Throughout our American history, the injunction has been used repeatedly as a tool for the repression of citizens' voices and the circumvention of constitutional principles. Notable examples include In re Debs, (158 U.S. 564 (1885)), in which the Pullman strike was brutally crushed through the use of such a decree, or Walker v. Birmingham, (308 U.S. 307 (1967)), in which it was held that civil rights demonstrators were lawfully imprisoned pursuant to an order prohibiting a planned march. However, it is important to note that these results do not characterize the injunction as an institution, but rather mark a departure from its historical role.

Much of this nation's legal tradition is inherited from ancient English customs, one of which is the dichotomy between general and equity jurisdiction. The first closely resembles our modern conception of civil procedure, in which the law governs the facts and stare decisis is closely followed. The second, however, was a kinder and gentler version of the judicial process, designed more to ensure fair play than strict adherence to statutes. These cases were adjudged by the Lord Chancellor, (hence the name "chancery" jurisdiction), who was almost always a cleric, and therefore the decisions were heavily influenced by canon law and the dictates of conscience. By the 16th century, this method of decision-making was already deeply entrenched in British political culture, and therefore the Reformation did not significantly alter the function of equity courts. This arrangement even accompanied our ancestors across the Atlantic, and lasted in both countries until the widespread overhaul of the judiciary in the mid-1800s.

Even after the two systems merged, however, the special reasoning was preserved to some extent. Because common-law cases and their chancery counterparts were sometimes hard to separate under the new rules, the relief pleaded for became the main way to differentiate the two: monetary damages, which were and still are the standard form of redress, or declaratory and injunctive remedies, a more abstract solution with its origins in equity.

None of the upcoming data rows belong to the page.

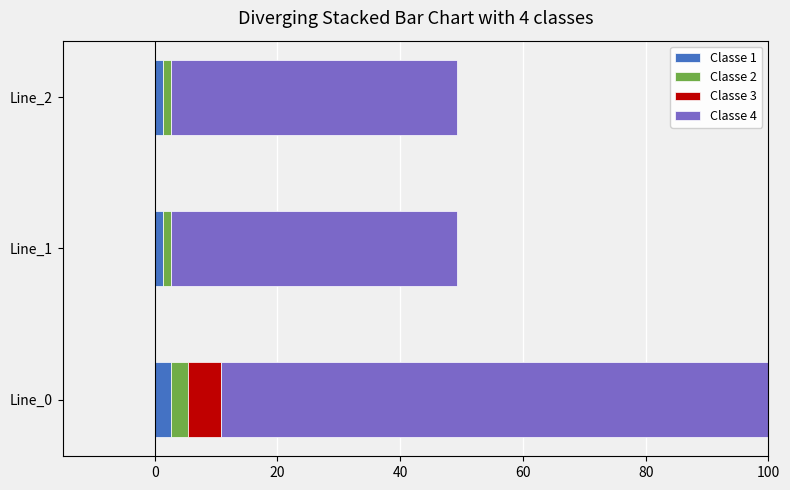

What is the maximum value shown in the chart?

93.2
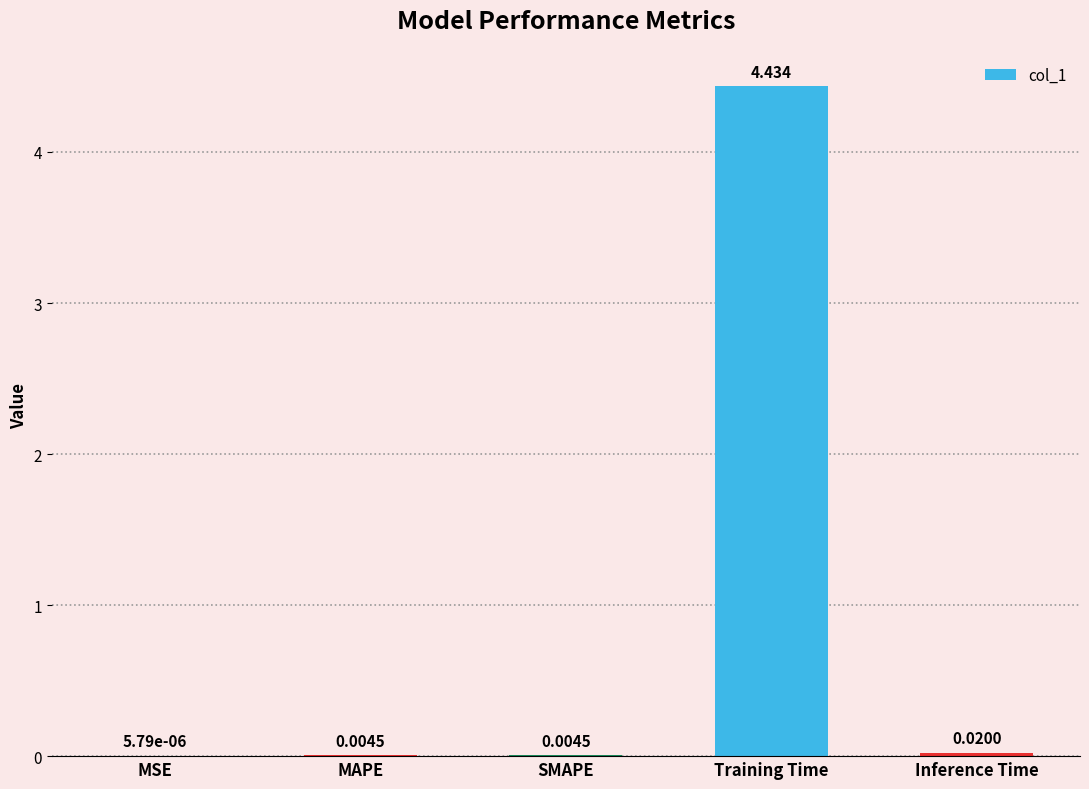

Which has a higher value, SMAPE or MSE?

SMAPE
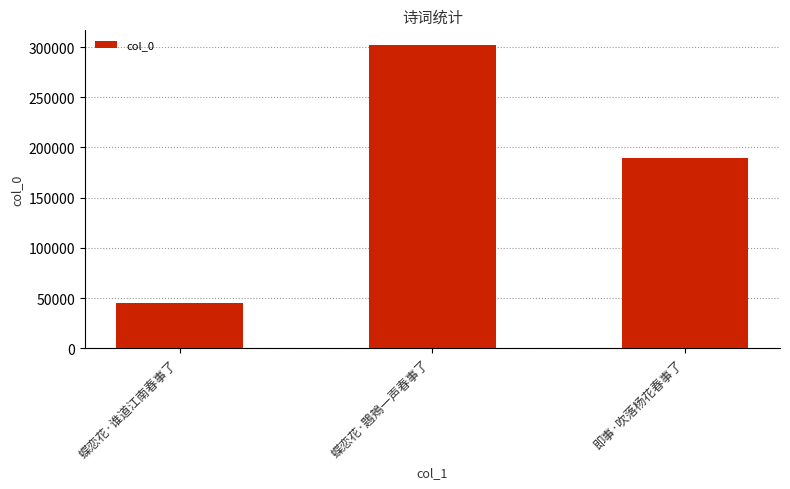

Reading right to left, transcribe all the data shown in this chart.

189374	301655	44571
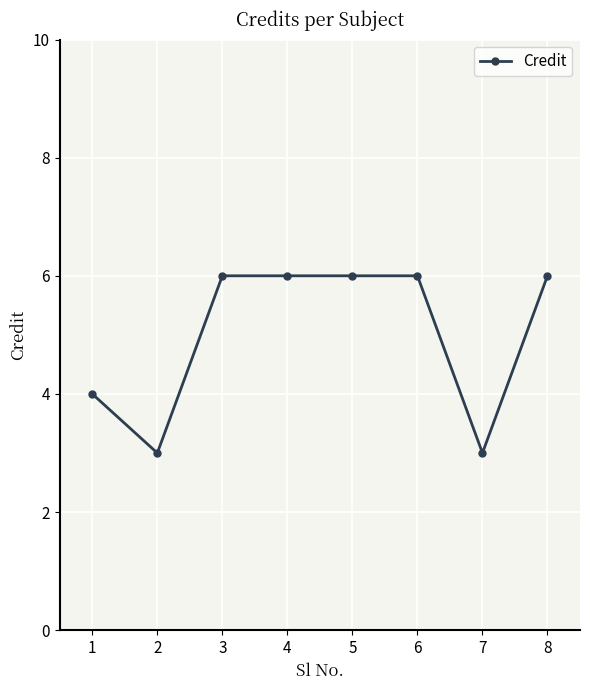

What is the change in value from 1 to 3?

+2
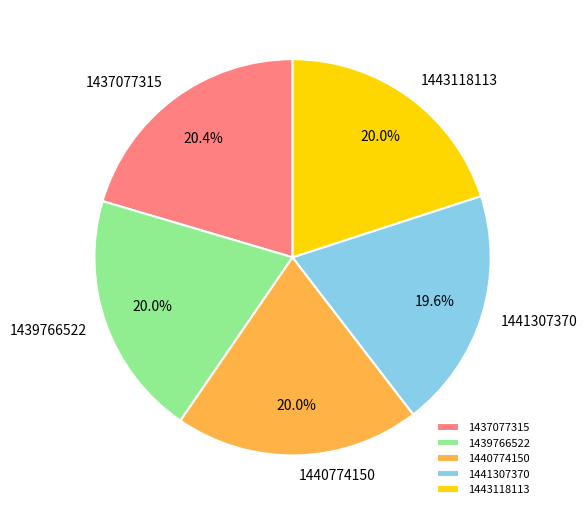

Do 1441307370 and 1443118113 together represent more than half of the pie?

No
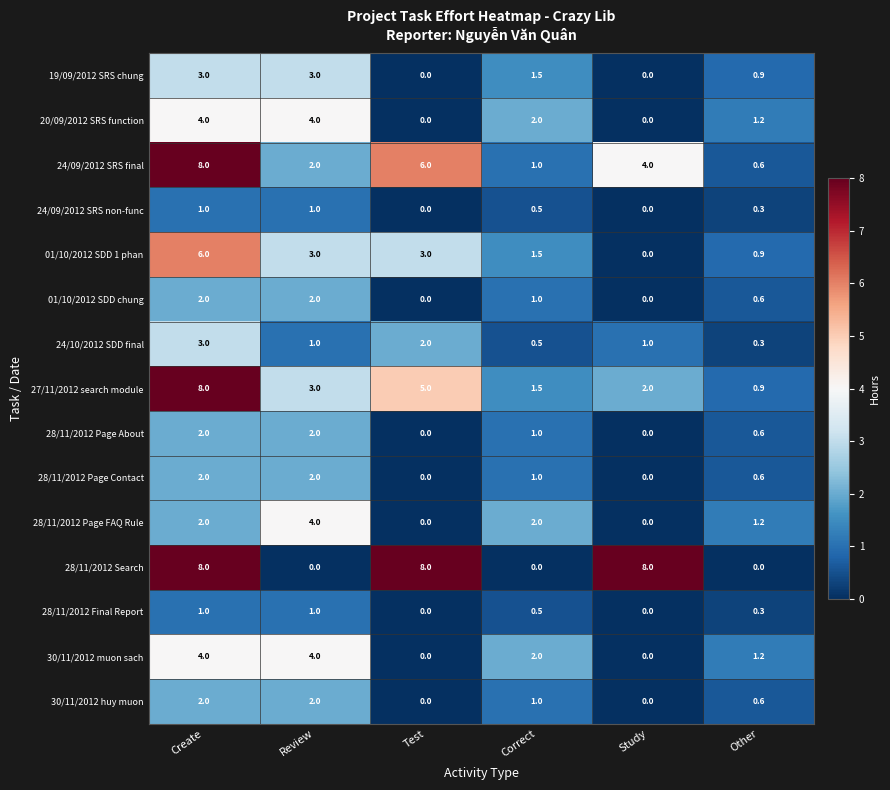

Count the number of data series in this chart.

15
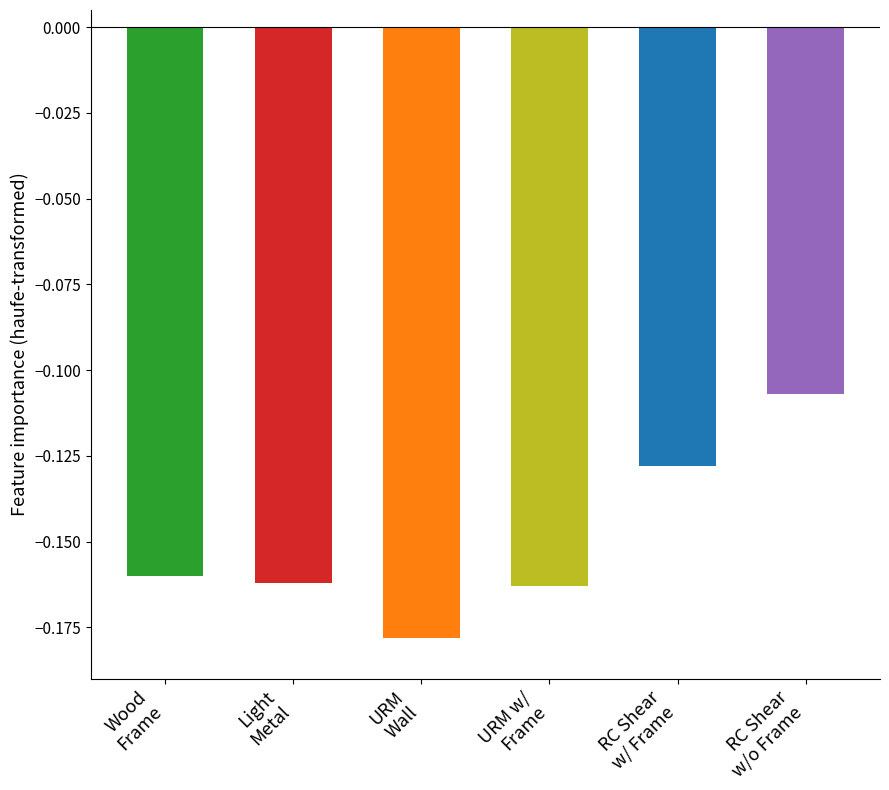

What is the sum of all values?

-0.9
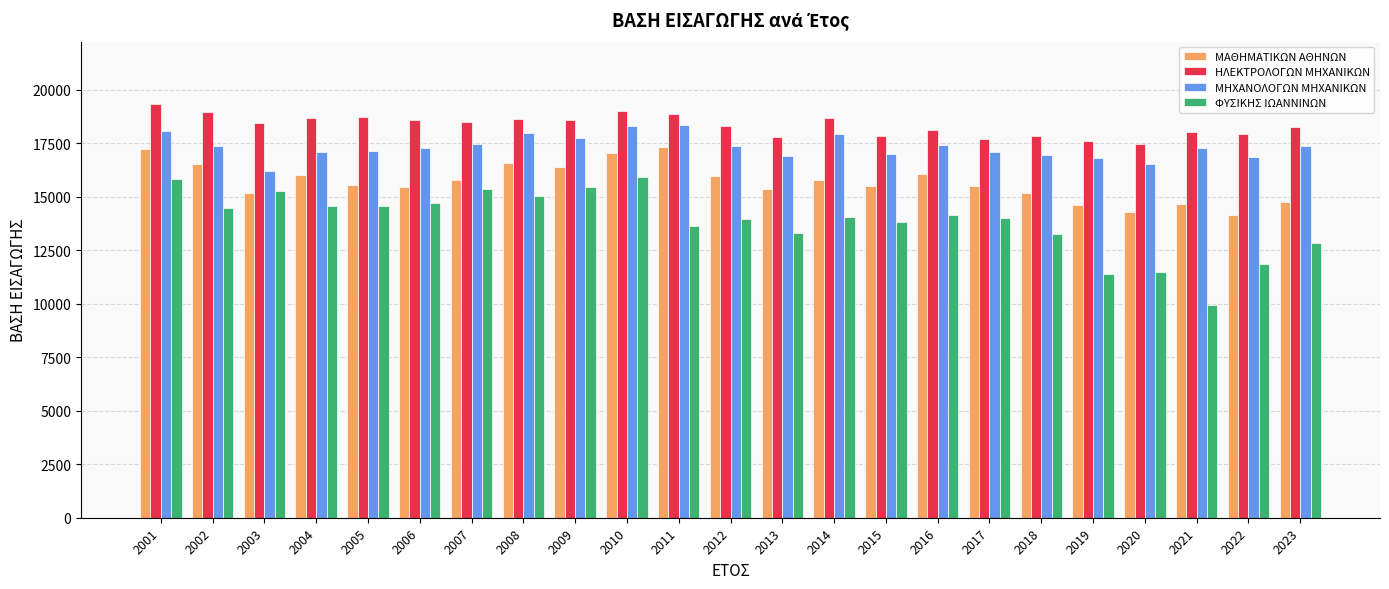

Rank the series at 2005 from lowest to highest value.

ΦΥΣΙΚΗΣ ΙΩΑΝΝΙΝΩΝ, ΜΑΘΗΜΑΤΙΚΩΝ ΑΘΗΝΩΝ, ΜΗΧΑΝΟΛΟΓΩΝ ΜΗΧΑΝΙΚΩΝ, ΗΛΕΚΤΡΟΛΟΓΩΝ ΜΗΧΑΝΙΚΩΝ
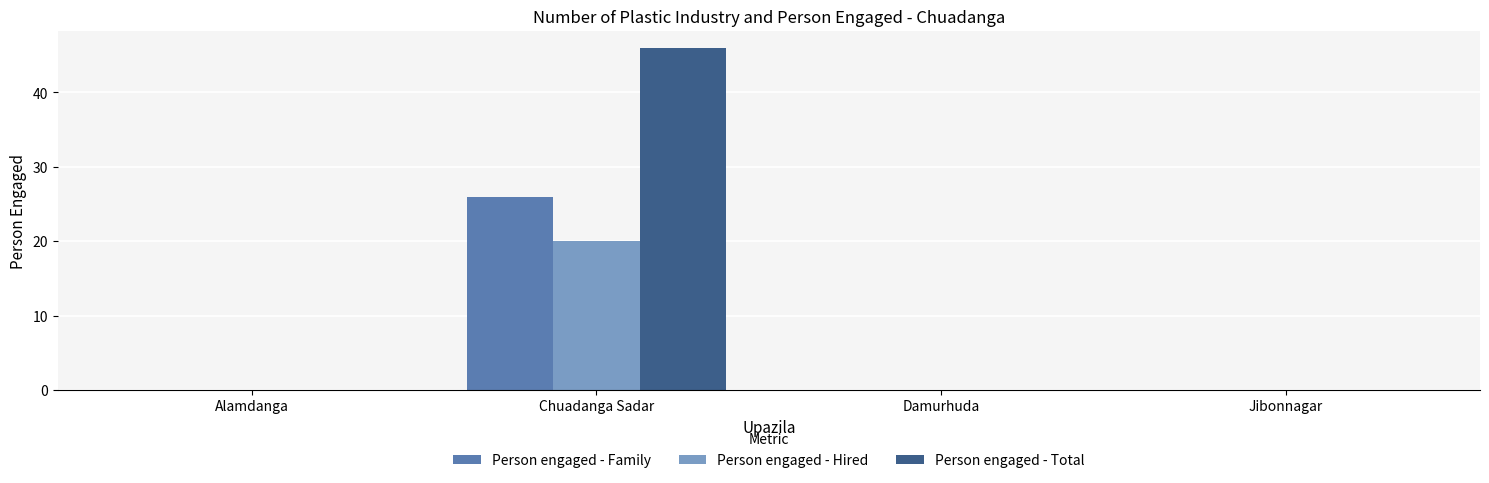

Are the bars grouped side by side (vs. stacked)?

Yes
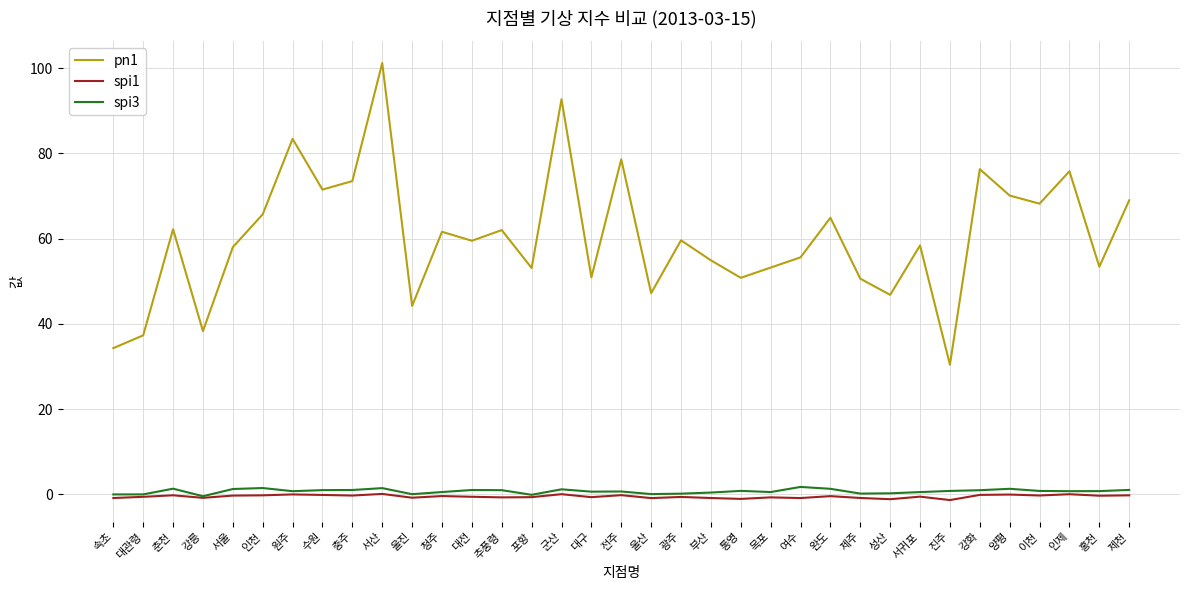

Which series has the largest total across all categories?

pn1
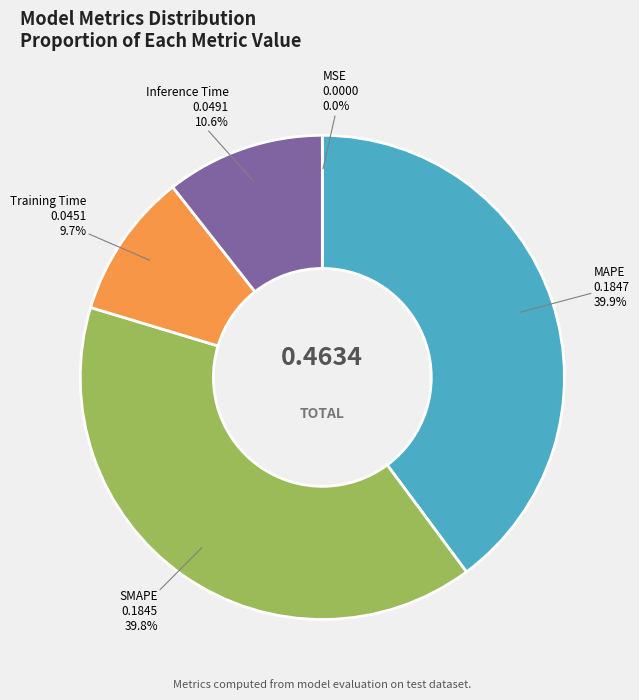

To the nearest percent, what percentage of the pie is Training Time?

10%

This is important because the complainants in these new challenges to the Clean Air Act and associated regulations are actually seeking equitable relief, but the Supreme Court's preoccupation with technicalities is contrary to the cardinal principles used to determine this variety of case. In traditionally equitable causes, courts are still justified in prioritizing social welfare and substantive justice over strict adherence to rules. As Blackstone observed in his famous Commentaries, "Equity, in its true and genuine meaning, is the soul and spirit of all law; positive law is construed, and rational law is made by it. In this, Equity is synonymous with justice; in that, to the true and sound interpretation of the rule." 3 B.C. 429. This interpretation has been confirmed repeatedly and resoundingly in our common law. In the landmark decision West Coast v. Parrish, we find: "The liberty safeguarded is liberty in a social organization which requires the protection of law against the evils which menace the health, safety, morals and welfare of the people. Liberty under the Constitution is thus necessarily subject to the restraints of due process, and regulation which is reasonable in relation to its subject and is adopted in the interests of the community is due process." (300 U.S. 379 (1937)). As Justice Holmes observed in 1896: "The true grounds of decision are considerations of public policy and social advantage, and it is vain to suppose that real solutions can come from... propositions of law which nobody disputes." Vegelahn v. Guntner (167 Mass. 92).

I remember Justice Jackson once said: "If ever we are justified in viewing a statute not narrowly as through a keyhole, but in the broad light of the good it aimed for and the evils it hoped to prevent, it is here." U.S. ex rel Marcus v. Hess, 317 U.S. 537 (1943). Given the countless human lives and priceless natural resources at stake in these circumstances, that statement seems equally apposite now.